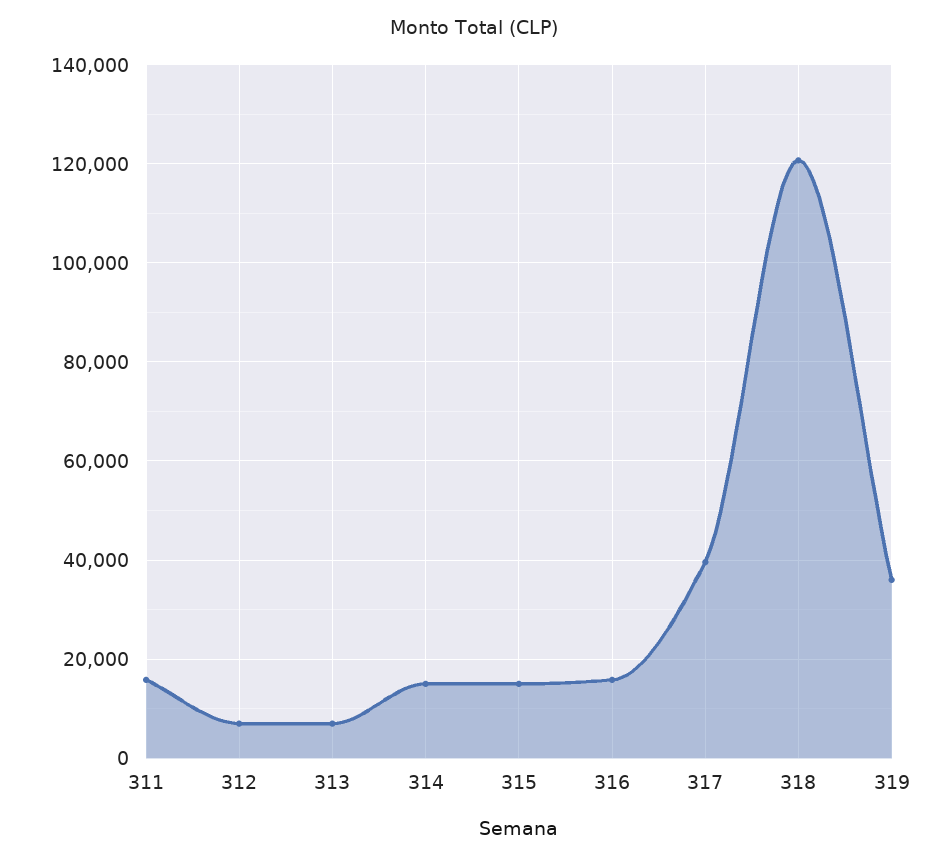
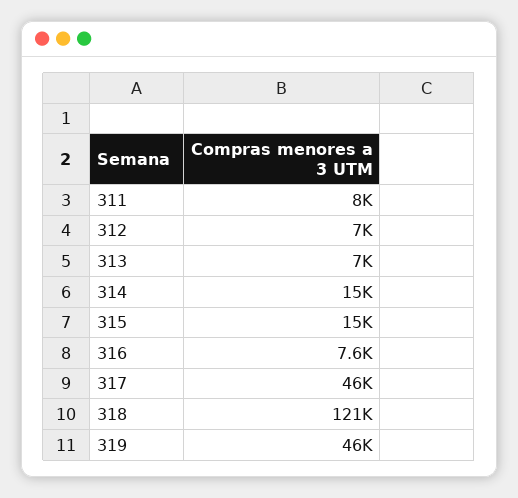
  {
-   "311": 16000,
+   "311": 8000,
    "312": 7000,
    "313": 7000,
    "314": 15000,
    "315": 15000,
-   "316": 16000,
+   "316": 7600,
-   "317": 40000,
+   "317": 46000,
    "318": 121000,
-   "319": 36000
+   "319": 46000
  }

================================

EXERCISE: Could you set down the records above word for word, without any of the pictures?

RESPONSE AREA:
  {
-   "311": 16000,
+   "311": 8000,
    "312": 7000,
    "313": 7000,
    "314": 15000,
    "315": 15000,
-   "316": 16000,
+   "316": 7600,
-   "317": 40000,
+   "317": 46000,
    "318": 121000,
-   "319": 36000
+   "319": 46000
  }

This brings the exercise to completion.